Google's contractors working on the company's Gemini AI are comparing its answers with those of Anthropic's rival model, Claude, according to internal correspondence seen by TechCrunch. This development has raised questions about whether Google obtained permission to use Claude's outputs in testing Gemini, and what this means for the future of AI development.
The practice of evaluating AI models against competitors is common in the industry, typically done by running models through industry benchmarks rather than manually evaluating competitors' AI responses. However, in this case, contractors tasked with rating the accuracy of Gemini's outputs are comparing them with Claude's, scoring each response according to multiple criteria such as truthfulness and verbosity.
The contractors are given up to 30 minutes per prompt to determine whose answer is better, Gemini's or Claude's. The internal correspondence seen by TechCrunch reveals that the contractors recently began noticing references to Anthropic's Claude appearing in the internal Google platform they use to compare Gemini to other unnamed AI models. At least one of the outputs presented to Gemini contractors explicitly stated, "I am Claude, created by Anthropic."
The contractors have observed differences in the responses of the two AI models, with Claude's outputs appearing to emphasize safety more than Gemini's. In certain cases, Claude wouldn't respond to prompts that it considered unsafe, such as role-playing a different AI assistant. In another instance, Claude avoided answering a prompt, while Gemini's response was flagged as a "huge safety violation" for including "nudity and bondage."
Anthropic's commercial terms of service forbid customers from accessing Claude "to build a competing product or service" or "train competing AI models" without approval from Anthropic. Notably, Google is a major investor in Anthropic. When asked about obtaining permission to access Claude, a spokesperson for Google DeepMind, which runs Gemini, declined to comment.
Shira McNamara, the spokesperson, did acknowledge that DeepMind compares model outputs as part of its evaluation process, but emphasized that it doesn't train Gemini on Anthropic models. "Of course, in line with standard industry practice, in some cases we compare model outputs as part of our evaluation process," McNamara said. "However, any suggestion that we have used Anthropic models to train Gemini is inaccurate."
This development raises important questions about fair use and permission in AI development. As tech companies race to build better AI models, the lines between collaboration and competition are becoming increasingly blurred. The incident also highlights concerns about the potential risks and biases of AI models, particularly in sensitive areas like healthcare.
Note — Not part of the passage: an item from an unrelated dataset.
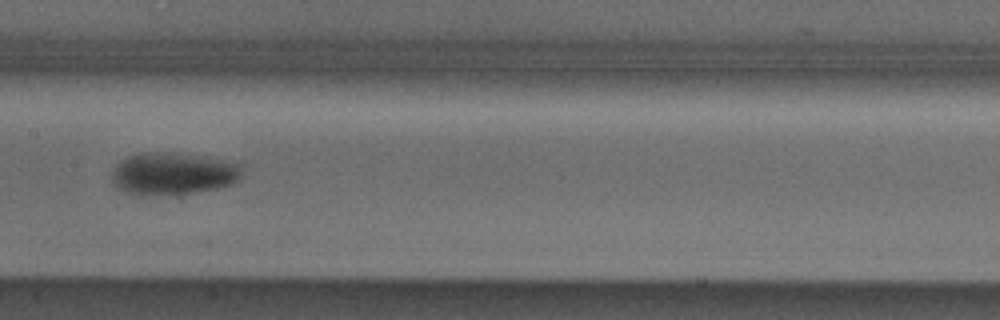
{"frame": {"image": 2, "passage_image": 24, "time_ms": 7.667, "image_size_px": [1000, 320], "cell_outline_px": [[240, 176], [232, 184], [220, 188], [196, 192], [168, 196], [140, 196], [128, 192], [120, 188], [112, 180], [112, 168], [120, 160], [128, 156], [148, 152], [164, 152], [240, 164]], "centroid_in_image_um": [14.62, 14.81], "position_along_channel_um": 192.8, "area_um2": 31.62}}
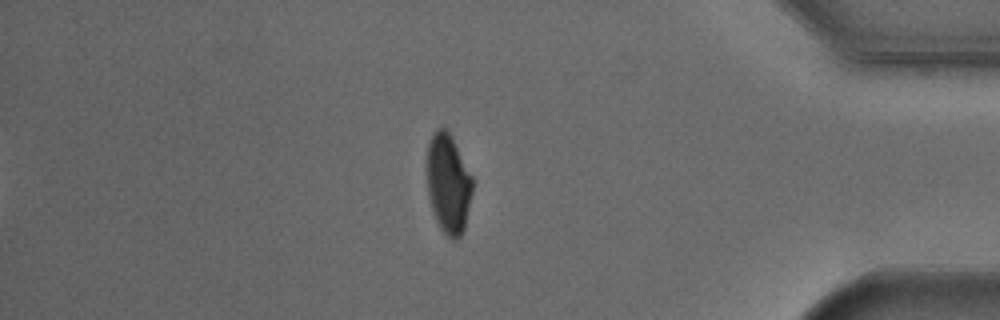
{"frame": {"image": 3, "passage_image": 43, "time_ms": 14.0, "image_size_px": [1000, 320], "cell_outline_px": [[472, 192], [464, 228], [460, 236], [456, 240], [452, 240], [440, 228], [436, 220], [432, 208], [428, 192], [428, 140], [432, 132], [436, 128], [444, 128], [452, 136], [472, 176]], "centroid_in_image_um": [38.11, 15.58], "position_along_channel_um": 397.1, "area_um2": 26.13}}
Last week, TechCrunch exclusively reported that Google contractors working on the company's AI products are now being made to rate Gemini's AI responses in areas outside of their expertise, sparking concerns about the accuracy of the model's outputs. The latest revelation adds another layer of complexity to the ongoing debate about the responsible development and deployment of AI technology.
As the AI landscape continues to evolve, it remains to be seen how companies like Google and Anthropic will navigate the challenges of collaboration, competition, and responsible innovation. One thing is clear, however: the stakes are high, and the industry must prioritize transparency, accountability, and ethical considerations in the development of AI models that will shape our future.